(TASKS AND EXERCISES)
(A) Answer these questions from the comments on workplace jargon, using the same labels in your reply:
(i) Whose natural science documentaries does one commenter recommend watching?
(ii) Which two military abbreviations are compared with RTFM?
(iii) In which country is "revert" said to be commonly used to mean "reply"?
(B) List every distinct word or phrase that the comments on workplace jargon place inside quotation marks.
(C) Copy the portion of the comments on workplace jargon starting with "And I’m a bit" and going on through "these days, eh?".

(READING TEXT)
>>>>

Nice generalization when you are talking about management and I've news for you: Young managers are even worse the boomers ever were.
Management pseudo-language is taught in IVY-league management schools, if anywhere. Not many boomers (or anyone else) has graduated from those. But of course you wouldn't know that, just based on absurd generalizations here.
It's cringe. And I absolutely hate it. It really is a load w*nk. I would just love to press the nuke button and blow it all away or drop kick it to the moon.
Epitome of everything bad about corporate life. Reverend and the Makers - Heavyweight Champion of the World sums it up.
But there is hope.
Watch any natural science documentary narrated by David Attenborough. He of supreme high intelligence and genuine universal morality. He doesn't need to use all this corporate speak, his words are so down-to-earth, relatable explaining natural science. That is who I aspire to in communication. Not the office dullard wageslave pretentious vacuuos zeros.
Hang on, if you actually read the endless daily drivel on your average LinkedIn stream, a lot of that bullshit bingo is posted (or shared/reposted) underneath faces of bright-eyed, bushy-tailed yoof.
So many of them either spout the same incomprehensible nonsense - or are happy to regurgitate it for the sake of their own climb up the ladder. Manglement material, the lot of them.
> ducks in a row
Ok, so what the bleep does it mean (and when would you use it outside of the office)? All the multiples of ducks I've ever[1] seen are in random squabbling groups or in a (relatively) neat V-formation - at a stretch, you could call that two rows.
You do get *ducklings* walking one after the other, if the parent is on the move across land, but what kind of monster would make a metaphor out of lovely fluffy ducklings? Anyway, it never lasts for long, once they reach the river/stream/pond/tin bath they are all over the place (as though the steering was just a wee bit off - one foot bigger than the other? So cute!)
[1] and even in the least duck-filled portions of my life I'd expect to encounter the quacking beggars at least once a week during the season.
RTFM is an abbreviation that was coined by those of us who are utterly BORED of repeating the long-form. If you can't be bothered to Read The F***ing Manual then you are part of the problem. Much like the Military abbreviations SNAFU and FUBAR, it is used because of the repeated usage not because it means that the utterer does not want to swear/curse. RTFM is a time saver and communicates both an attitude and instruction. On several occasions, when speaking politely to customers and instructing them how to perform a particular task, I have been told that my instruction was the politest way that they have ever been told to RTFM. :-)
Pretty sure “moving forward” is just plain English unless it somehow gets egregiously misused. I’ve never heard it mean anything other than, well, moving forward. Sometimes not physically, only temporally but still…
And “double click”? I’m quite surprised that is considered jargon as the mouse paradigm is pretty baked in to the computer experience. Perhaps it needs to be updated to “double tap” to reflect the touch screen/ mobile world but I can see that causing more confusion rather than less. And not in a good way.
And I’m a bit shocked that “revert” didn’t make the list at all. Do people actually now think it simply means “reply” (which is how I see it used)? I gather this is common usage in India for some reason but revert =/= reply so why use it as though the words were the same? And if it did mean “reply” well we still have the actual word “reply” and that is shorter to type. If offered a revert in mail I tend to query it - am I picking a low hill to die on?
Kids these days, eh?

<<<<

(DATA LISTING)
>>>>

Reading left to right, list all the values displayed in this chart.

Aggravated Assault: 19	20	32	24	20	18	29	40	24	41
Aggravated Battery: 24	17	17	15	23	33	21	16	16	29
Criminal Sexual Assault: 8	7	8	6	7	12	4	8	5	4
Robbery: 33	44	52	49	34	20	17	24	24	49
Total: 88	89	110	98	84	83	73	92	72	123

<<<<
>>>>

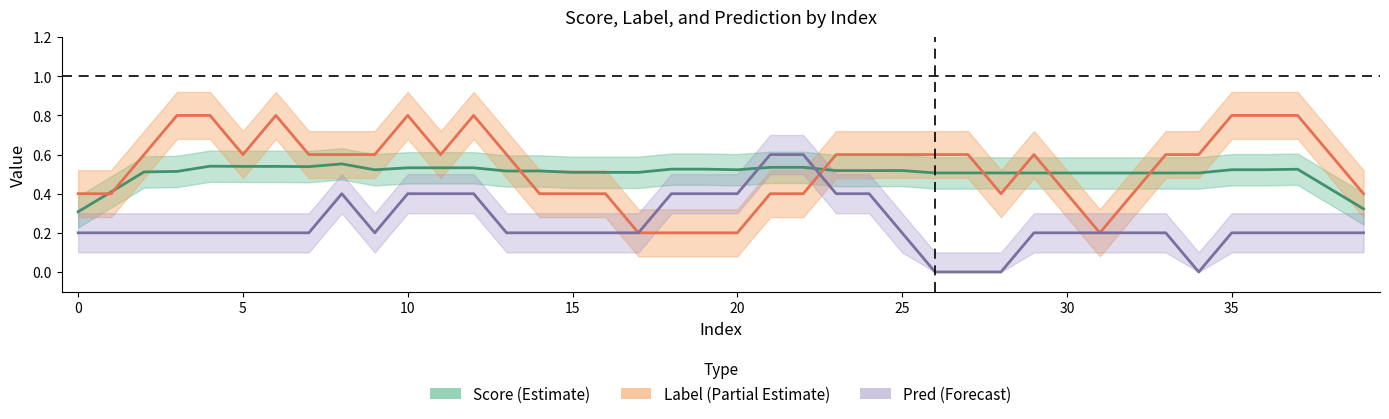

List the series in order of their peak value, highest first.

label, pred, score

<<<<
>>>>

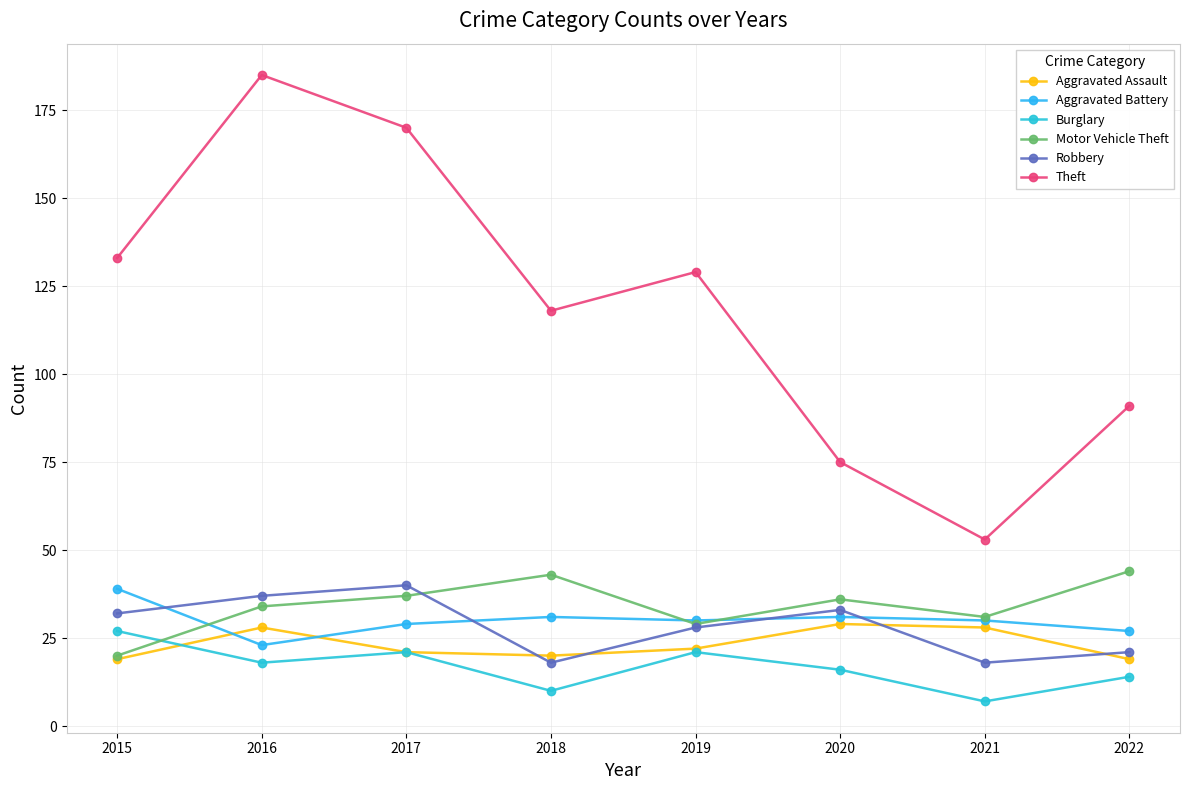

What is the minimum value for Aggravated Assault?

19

<<<<

(SOLVED PROBLEMS)
(A)
(i) David Attenborough's
(ii) SNAFU and FUBAR
(iii) India

(B) moving forward; double click; double tap; revert; reply

(C)
And I’m a bit shocked that “revert” didn’t make the list at all. Do people actually now think it simply means “reply” (which is how I see it used)? I gather this is common usage in India for some reason but revert =/= reply so why use it as though the words were the same? And if it did mean “reply” well we still have the actual word “reply” and that is shorter to type. If offered a revert in mail I tend to query it - am I picking a low hill to die on?
Kids these days, eh?